→ Excerpt:
:::::
Bowers's second biggest area of study is large numbers, and his reputation among the googologists (the people who study large numbers) is similar to that of his among the polytopists. In fact, many googologists (including myself) consider Jonathan Bowers to be the father of modern googology. Bowers invented a simple and aesthetically pleasing but powerful large number notation he called "array notation" and further extended upon it in a way nobody else really did before. He also named a variety of large numbers with his notation, and his work in large numbers gradually gained a cult-like popularity. We'll learn more about this history of his googology later in this article.

Jonathan Bowers was the first to create large numbers in the way googologists do today, not just creating large numbers just to show how easy it is to define really big numbers, but to seriously try to define and make names for the biggest numbers you can! Googologists soon followed in spirit of Bowers, and the googology community gradually formed. Before Bowers' googology there wasn't much information on the Internet relevant to large numbers, mostly short pages written by math professors about the "classic" large numbers - an exception is Robert Munafo's large number site, created 1997 (5 years before Bowers published his notation). Now there is very much information on very large numbers on the Internet, such as Sbiis Saibian's site, Googology Wiki, my own large number site, Peter Hurford's blog posts, Adam Goucher's blog posts, Chris Bird's large number papers, and several other sites created by members of the googology community - I have compiled a list of anything on the Internet I find to be relevant to large numbers here. All this was caused by the "large number revolution" Bowers started.
:::::
[Body and hand keypoint data]
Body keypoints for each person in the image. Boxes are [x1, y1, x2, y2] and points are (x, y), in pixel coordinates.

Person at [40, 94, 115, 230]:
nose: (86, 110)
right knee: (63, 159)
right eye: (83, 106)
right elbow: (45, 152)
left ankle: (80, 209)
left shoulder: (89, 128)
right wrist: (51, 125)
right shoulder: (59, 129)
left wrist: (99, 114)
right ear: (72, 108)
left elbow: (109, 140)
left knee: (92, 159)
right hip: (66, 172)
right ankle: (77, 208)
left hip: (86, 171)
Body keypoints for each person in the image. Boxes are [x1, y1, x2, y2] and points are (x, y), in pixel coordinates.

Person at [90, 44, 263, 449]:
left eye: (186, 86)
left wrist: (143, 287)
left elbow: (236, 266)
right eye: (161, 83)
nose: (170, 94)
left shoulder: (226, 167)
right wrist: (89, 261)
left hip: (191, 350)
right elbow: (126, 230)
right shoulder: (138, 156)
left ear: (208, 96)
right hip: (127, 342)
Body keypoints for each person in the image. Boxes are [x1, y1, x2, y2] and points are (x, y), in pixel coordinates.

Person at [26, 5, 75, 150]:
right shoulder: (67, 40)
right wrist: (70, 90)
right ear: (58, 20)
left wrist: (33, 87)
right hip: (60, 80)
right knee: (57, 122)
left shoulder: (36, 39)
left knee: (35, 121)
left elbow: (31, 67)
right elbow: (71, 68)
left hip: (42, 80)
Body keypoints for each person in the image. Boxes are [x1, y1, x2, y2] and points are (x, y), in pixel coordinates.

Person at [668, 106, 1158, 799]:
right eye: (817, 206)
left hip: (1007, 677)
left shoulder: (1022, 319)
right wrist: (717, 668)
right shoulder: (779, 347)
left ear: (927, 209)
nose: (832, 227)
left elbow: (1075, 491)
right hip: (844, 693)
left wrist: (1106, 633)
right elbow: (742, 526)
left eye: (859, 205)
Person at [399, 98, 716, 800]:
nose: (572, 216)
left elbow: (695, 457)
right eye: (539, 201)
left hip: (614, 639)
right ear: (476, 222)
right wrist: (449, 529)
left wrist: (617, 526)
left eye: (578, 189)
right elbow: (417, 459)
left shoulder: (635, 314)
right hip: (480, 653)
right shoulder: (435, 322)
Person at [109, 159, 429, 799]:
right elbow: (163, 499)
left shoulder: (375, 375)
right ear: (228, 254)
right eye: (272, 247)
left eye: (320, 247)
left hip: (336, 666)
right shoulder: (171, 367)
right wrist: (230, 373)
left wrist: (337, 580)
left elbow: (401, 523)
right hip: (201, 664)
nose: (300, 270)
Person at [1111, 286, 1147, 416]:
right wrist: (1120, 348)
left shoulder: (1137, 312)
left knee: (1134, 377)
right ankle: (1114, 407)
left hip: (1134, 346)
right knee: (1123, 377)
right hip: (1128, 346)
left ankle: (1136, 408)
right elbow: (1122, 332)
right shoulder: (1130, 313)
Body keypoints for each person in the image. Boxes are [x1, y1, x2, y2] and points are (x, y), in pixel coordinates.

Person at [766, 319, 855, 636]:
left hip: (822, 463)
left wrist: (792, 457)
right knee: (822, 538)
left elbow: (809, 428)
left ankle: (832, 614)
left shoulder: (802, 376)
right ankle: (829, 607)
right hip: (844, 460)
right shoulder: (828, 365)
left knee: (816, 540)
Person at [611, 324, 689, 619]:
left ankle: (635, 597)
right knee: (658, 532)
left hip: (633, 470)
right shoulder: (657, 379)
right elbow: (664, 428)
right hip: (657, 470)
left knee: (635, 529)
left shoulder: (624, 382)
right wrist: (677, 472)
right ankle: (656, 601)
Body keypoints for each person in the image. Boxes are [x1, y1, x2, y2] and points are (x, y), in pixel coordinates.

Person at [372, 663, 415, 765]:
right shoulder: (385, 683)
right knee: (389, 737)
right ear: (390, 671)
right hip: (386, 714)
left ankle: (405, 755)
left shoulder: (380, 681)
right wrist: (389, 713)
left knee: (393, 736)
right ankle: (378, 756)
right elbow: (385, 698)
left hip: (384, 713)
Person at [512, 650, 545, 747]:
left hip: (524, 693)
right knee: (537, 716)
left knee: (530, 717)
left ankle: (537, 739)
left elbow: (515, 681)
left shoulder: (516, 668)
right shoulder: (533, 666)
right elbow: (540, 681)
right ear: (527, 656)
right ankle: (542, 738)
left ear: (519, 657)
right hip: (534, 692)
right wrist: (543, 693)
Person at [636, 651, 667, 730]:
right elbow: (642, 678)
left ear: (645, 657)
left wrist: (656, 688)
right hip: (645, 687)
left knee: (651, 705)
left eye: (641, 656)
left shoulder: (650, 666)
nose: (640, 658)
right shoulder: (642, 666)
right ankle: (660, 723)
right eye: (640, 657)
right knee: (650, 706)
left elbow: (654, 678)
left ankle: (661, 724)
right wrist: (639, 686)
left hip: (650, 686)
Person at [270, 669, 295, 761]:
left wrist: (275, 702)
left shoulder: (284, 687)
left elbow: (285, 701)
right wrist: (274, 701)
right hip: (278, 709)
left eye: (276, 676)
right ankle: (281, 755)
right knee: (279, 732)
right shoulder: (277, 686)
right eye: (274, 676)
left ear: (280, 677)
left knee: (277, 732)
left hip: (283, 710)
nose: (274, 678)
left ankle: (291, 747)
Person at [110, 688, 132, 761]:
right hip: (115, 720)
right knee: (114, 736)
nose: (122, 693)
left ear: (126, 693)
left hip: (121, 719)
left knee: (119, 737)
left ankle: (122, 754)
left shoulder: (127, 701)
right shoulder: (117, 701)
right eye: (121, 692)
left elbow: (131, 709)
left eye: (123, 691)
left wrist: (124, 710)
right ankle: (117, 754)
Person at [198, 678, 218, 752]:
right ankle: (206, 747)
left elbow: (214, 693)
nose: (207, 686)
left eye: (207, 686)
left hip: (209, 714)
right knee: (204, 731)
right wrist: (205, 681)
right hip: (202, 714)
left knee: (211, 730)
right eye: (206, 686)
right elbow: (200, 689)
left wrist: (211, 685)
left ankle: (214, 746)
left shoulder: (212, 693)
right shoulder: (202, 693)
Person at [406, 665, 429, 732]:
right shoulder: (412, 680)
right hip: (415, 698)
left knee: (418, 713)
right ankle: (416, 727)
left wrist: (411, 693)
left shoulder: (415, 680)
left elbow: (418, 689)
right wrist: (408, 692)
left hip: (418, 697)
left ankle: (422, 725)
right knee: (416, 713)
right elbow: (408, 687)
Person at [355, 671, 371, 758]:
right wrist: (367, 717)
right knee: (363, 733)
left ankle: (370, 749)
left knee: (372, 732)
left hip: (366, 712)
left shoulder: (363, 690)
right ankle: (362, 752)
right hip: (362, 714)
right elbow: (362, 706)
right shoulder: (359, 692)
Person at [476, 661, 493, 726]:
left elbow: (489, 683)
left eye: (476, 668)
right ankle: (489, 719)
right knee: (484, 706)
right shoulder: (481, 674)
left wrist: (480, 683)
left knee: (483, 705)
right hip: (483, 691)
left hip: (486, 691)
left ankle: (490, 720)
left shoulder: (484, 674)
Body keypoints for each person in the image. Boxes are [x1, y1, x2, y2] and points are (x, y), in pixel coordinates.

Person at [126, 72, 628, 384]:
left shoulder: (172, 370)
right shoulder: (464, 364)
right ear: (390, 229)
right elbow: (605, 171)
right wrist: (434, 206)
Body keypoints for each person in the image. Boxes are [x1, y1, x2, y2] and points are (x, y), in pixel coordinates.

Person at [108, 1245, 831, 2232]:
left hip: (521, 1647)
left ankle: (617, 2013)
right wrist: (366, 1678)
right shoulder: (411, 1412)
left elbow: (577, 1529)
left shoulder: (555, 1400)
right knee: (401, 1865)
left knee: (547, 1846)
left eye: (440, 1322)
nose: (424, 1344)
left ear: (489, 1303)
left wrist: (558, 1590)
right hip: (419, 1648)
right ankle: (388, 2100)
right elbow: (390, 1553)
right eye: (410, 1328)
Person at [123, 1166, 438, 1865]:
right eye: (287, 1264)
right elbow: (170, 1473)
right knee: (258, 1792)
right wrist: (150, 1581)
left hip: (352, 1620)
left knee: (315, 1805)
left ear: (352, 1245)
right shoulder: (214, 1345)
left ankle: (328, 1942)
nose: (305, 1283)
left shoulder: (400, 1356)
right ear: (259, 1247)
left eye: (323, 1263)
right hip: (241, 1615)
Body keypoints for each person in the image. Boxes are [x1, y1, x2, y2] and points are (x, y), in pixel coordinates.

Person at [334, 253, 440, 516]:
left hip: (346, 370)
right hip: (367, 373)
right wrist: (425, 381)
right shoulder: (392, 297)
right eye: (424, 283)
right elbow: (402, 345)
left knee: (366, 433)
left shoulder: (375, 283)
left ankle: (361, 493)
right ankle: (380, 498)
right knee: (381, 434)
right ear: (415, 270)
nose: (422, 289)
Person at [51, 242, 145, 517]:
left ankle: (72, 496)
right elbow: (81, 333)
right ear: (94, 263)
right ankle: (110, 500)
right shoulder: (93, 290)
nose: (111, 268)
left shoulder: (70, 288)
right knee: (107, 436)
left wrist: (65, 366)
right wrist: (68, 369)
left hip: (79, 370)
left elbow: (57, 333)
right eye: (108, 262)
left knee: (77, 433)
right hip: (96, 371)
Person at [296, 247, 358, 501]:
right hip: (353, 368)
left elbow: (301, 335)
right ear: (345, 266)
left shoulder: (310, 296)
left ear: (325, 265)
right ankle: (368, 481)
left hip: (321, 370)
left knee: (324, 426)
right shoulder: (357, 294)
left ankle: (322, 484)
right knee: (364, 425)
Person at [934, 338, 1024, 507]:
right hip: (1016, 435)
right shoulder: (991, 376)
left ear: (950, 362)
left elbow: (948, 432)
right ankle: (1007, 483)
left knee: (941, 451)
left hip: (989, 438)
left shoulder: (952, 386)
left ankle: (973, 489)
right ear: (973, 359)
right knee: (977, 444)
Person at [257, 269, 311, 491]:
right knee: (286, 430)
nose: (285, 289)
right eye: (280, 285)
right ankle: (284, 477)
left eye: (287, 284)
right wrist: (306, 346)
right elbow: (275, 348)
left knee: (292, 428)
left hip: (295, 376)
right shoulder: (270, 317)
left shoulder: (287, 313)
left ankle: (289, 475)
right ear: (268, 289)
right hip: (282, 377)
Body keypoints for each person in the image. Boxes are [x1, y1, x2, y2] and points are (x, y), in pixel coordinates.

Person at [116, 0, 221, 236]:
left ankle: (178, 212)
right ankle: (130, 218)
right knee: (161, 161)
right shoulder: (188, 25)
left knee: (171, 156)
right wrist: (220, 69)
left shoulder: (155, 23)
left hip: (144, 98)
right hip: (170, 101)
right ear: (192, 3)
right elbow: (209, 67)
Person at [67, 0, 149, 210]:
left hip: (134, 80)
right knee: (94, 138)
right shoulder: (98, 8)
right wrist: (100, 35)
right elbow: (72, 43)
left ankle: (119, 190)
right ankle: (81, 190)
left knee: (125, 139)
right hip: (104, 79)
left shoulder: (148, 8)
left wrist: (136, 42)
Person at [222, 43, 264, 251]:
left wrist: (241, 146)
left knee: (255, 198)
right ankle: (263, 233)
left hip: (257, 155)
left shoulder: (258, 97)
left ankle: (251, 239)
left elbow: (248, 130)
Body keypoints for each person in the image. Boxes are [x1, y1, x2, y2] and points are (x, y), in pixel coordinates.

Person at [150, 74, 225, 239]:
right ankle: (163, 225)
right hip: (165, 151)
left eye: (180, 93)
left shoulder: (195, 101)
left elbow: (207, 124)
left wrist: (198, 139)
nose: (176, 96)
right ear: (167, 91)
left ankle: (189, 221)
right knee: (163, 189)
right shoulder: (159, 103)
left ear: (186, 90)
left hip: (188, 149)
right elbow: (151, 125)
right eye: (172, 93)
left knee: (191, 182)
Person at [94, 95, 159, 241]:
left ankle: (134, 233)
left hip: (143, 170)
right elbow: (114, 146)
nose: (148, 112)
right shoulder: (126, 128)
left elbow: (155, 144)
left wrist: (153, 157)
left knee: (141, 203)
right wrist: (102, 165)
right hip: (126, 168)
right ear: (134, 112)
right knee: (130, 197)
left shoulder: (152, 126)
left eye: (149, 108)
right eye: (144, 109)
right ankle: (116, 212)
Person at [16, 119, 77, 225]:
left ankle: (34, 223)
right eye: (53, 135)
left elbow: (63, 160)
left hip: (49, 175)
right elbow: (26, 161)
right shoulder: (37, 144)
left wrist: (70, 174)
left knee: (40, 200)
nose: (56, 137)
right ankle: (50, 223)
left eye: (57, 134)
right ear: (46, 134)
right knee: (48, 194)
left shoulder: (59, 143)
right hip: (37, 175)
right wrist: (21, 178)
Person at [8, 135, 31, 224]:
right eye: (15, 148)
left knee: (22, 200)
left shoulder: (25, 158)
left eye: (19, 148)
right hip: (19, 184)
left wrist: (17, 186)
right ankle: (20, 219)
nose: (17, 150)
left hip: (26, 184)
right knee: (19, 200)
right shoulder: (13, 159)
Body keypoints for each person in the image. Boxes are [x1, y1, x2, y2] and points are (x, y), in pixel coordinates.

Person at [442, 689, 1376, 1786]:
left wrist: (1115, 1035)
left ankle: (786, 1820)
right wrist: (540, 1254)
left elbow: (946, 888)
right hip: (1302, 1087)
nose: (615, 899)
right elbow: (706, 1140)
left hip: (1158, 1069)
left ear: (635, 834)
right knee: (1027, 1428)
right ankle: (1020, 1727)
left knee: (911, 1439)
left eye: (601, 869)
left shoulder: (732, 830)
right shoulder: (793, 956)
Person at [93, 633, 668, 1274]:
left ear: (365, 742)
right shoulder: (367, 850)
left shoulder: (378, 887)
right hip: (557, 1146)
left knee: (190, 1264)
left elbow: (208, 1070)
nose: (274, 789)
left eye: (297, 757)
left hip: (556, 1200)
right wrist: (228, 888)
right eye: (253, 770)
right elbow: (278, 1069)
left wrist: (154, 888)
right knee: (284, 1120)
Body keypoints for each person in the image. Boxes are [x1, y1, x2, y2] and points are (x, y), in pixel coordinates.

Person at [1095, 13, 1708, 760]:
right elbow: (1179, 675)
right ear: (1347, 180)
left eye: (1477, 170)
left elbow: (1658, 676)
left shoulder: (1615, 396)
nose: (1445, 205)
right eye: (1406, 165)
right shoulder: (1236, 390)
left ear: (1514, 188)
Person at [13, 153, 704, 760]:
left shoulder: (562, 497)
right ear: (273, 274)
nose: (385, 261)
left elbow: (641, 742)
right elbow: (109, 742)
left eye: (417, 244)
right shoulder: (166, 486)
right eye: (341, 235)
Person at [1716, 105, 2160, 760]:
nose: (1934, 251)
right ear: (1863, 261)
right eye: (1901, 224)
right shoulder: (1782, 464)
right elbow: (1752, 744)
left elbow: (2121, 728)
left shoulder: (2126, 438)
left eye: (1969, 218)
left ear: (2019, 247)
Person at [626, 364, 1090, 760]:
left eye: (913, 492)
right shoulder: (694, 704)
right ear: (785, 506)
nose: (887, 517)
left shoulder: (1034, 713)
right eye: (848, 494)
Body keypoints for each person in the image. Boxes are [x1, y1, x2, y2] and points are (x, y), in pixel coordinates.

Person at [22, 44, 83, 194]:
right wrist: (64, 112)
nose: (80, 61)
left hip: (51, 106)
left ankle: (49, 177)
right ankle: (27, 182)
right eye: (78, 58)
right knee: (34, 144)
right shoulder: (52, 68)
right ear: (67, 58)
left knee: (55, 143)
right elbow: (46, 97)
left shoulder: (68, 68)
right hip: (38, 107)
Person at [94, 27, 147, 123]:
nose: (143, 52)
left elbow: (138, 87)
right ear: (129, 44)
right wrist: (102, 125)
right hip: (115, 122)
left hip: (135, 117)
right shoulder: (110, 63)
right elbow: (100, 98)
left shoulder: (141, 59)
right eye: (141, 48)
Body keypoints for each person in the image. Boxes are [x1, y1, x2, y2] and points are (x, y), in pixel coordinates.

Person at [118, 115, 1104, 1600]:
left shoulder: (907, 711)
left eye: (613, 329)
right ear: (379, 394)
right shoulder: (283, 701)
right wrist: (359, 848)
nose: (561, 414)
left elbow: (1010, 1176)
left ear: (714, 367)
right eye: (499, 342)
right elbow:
:::::
→ Task:
Write what comes next in the excerpt on Jonathan Bowers and googology, picking up right after its last sentence. The records are not needed here.

→ Task output:
Jonathan Bowers' other work is mainly artistic work, visual or otherwise. He has written and drawn some cartoons in a series titled "Another Reality" (one comic of his is shown to the right). He has also written a story titled "Welcome to the Fourth Dimension" about a man who stumbles into a 4-dimensional world, and a rather creepy story relating to large numbers titled "Forever Endeavor" about an ordinary man who takes an opportunity to earn a million dollars but it ends up being an incredibly bad idea, as he is forced to do a seemingly eternal task, each part unimaginably longer than the previous, without a means of escape. His graphics of polytopes also fall under the category of "Bowers' artistic work".

So now that we have a perspective on who exactly Jonathan Bowers is, let's go into more detail about the history of his googology.

Jonathan Bowers' Googology

It all started around 1987 when Bowers read a book about the hyper-operators (he doesn't remember the name) - this is around the time Bowers became interested in polytopes. What Bowers did next was something nobody else had done before in the same way he did. He discovered a natural way to extend upon the hyper-operators, and developed a notation for that. He later found out that although the notation he created used only four arguments, it was already able to keep up with Conway chain arrows, a notation that takes an arbitrary number of arguments. He then generalized his four-argument function to an aesthetically pleasing notation he called array notation (also called linear array notation) that can take any number of arguments, and easily transcends any of the popular large number notations.